PROBLEM DETAILS:
Reproduce the passage on corporate website communication verbatim, from "3. Opening up" up to and including "in this area.".

QUOTED PASSAGE:

────────────────────────────────────────

A strong narrative is the key to successfully communicating with customers on the corporate website.



People are being bombarded with brand messages. From social media to advertising, the copious ways that brands are trying to spread their messages has left a sour taste in many people’s mouths, creating a sense of information overload anger and frustration; resulting in people ‘switching off’.

The reality is, people today want to choose when and where they receive information; and corporate websites are proving to be one of the most effective ways in achieving this.

In 2011, the Global Players study highlighted that globally-active companies were beginning to realise and respond to people’s frustrations and desire to choose when and what information they received. The findings were revelatory and demonstrated that websites of the future would not, and could not, be just another source for brand messages. Instead, communication had to be more sophisticated and encompass:

  1. Leading with ideas and innovation: Companies such as IBM, AXA, and Panasonic had begun to use their websites to show how, through ideas and innovation, they were addressing global challenges such as ageing societies and climate change.
  2. Creating social value: Enterprises such as Nestle, Unilever and GE began to talk about sustainability as a business opportunity; incorporating corporate responsibility into their business strategies, rather than seeing it as a reputational insurance policy or PR exercise.
  3. Opening up to dialogue: Companies cannot control what is said about them on the web so should they turn a blind eye or get involved? For Shell, Nestle, Siemens and alike they chose to do the latter – turning their websites into engaging, multi-media platforms that created two way communication. Their view being: it is better to tell your side of the story than to let others tell it for you.

Fast forward a year and what does 2012 and beyond hold for corporate websites? Whilst the world of online communication hasn’t changed radically in a year, there have still been significant developments in this area.

────────────────────────────────────────

ROWS:
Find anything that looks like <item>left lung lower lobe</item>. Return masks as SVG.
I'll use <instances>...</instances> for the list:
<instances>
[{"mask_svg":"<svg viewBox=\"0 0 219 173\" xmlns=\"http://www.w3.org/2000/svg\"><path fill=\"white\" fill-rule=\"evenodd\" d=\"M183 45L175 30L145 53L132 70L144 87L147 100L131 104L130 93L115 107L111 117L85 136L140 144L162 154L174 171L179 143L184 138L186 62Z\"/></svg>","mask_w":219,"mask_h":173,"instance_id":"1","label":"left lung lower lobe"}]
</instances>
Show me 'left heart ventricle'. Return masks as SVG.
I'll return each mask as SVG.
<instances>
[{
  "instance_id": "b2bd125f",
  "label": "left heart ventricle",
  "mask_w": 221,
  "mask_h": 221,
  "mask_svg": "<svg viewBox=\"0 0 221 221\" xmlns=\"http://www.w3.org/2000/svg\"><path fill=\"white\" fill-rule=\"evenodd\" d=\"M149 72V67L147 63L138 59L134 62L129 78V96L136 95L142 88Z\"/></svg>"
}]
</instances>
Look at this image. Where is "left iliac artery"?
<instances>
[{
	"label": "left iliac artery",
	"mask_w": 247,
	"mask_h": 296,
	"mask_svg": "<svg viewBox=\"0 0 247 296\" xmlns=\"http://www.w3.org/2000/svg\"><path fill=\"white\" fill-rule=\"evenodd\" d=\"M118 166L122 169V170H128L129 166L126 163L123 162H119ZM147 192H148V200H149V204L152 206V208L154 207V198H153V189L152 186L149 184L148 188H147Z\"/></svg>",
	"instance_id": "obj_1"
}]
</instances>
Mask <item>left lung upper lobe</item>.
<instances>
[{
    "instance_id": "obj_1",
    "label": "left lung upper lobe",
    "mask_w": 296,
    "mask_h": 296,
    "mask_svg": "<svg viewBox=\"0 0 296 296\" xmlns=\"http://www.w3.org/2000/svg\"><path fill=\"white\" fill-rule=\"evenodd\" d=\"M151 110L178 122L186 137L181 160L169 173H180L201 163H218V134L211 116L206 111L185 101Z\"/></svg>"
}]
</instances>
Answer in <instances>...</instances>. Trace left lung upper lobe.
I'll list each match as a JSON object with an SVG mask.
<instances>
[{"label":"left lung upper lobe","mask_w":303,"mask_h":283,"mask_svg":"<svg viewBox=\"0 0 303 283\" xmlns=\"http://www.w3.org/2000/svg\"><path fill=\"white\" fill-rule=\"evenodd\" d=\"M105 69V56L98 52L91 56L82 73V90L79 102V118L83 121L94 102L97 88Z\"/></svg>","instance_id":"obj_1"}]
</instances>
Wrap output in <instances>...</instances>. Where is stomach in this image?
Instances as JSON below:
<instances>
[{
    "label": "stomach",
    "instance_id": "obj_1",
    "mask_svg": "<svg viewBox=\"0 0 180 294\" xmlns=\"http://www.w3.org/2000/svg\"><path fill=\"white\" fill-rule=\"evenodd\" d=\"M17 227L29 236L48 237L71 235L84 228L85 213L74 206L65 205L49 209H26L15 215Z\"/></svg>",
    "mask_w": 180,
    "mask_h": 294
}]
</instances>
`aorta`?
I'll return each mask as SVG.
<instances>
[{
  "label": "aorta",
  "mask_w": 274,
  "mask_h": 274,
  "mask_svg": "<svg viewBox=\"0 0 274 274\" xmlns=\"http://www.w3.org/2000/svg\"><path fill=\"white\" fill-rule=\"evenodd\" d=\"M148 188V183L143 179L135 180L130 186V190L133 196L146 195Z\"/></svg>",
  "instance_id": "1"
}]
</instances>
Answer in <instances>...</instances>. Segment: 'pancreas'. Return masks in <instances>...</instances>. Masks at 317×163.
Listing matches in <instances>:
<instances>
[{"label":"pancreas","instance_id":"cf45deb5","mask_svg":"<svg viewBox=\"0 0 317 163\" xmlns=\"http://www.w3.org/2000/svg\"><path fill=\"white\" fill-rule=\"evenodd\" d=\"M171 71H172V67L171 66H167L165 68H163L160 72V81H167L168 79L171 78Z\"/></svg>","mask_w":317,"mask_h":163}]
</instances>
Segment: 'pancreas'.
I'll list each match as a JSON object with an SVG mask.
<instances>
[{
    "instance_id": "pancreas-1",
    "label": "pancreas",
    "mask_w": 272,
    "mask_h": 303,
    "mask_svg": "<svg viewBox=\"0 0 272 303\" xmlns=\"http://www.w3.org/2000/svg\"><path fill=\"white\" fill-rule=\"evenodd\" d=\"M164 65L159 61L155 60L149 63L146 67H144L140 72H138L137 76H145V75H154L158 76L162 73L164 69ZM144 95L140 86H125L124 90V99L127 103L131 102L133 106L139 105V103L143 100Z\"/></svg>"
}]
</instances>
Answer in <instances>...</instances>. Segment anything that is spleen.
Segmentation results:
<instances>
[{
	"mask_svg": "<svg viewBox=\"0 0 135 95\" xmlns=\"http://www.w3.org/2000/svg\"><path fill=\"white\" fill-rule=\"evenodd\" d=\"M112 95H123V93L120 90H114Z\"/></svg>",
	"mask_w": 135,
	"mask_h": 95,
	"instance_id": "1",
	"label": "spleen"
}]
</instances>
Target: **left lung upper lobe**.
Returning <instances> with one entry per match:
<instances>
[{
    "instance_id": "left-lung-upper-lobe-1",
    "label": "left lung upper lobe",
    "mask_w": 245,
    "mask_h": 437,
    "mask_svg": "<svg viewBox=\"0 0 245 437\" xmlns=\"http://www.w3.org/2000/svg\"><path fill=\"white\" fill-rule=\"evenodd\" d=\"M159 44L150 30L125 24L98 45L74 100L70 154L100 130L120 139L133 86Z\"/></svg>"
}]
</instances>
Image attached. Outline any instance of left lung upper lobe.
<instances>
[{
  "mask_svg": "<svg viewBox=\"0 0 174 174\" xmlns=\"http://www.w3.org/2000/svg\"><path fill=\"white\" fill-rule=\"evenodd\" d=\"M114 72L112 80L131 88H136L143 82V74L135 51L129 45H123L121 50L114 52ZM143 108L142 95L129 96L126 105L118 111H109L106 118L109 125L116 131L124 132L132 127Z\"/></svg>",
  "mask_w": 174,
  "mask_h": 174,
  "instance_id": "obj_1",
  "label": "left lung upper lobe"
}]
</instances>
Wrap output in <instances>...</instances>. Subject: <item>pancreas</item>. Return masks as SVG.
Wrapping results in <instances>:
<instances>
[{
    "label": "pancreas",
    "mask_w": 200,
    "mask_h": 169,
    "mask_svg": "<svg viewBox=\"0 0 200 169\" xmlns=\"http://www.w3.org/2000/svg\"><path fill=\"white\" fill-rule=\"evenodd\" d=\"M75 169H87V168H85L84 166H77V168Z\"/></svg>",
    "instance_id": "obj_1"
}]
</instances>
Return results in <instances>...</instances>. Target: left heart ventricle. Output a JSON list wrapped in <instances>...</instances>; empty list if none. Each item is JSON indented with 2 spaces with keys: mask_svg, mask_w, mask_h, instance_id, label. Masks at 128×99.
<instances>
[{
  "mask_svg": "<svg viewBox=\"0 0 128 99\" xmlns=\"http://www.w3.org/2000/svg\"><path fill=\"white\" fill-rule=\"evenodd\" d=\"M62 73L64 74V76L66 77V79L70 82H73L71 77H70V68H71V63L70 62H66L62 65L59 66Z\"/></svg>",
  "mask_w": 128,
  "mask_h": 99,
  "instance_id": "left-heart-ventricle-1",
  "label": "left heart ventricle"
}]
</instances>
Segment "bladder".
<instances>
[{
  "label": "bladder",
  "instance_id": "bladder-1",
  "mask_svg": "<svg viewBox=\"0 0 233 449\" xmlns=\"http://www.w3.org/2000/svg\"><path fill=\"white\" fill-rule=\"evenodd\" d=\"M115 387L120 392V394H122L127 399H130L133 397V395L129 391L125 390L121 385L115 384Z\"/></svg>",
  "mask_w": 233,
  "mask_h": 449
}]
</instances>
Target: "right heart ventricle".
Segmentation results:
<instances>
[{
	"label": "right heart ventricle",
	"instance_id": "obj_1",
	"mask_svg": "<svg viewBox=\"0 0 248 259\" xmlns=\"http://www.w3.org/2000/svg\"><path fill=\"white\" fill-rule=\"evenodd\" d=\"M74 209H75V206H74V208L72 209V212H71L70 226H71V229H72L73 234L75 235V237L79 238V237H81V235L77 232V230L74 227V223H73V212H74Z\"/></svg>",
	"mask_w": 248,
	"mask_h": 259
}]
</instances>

────────────────────────────────────────

RESPONSE TO THE EXERCISE:
3. Opening up to dialogue: Companies cannot control what is said about them on the web so should they turn a blind eye or get involved? For Shell, Nestle, Siemens and alike they chose to do the latter – turning their websites into engaging, multi-media platforms that created two way communication. Their view being: it is better to tell your side of the story than to let others tell it for you.

Fast forward a year and what does 2012 and beyond hold for corporate websites? Whilst the world of online communication hasn’t changed radically in a year, there have still been significant developments in this area.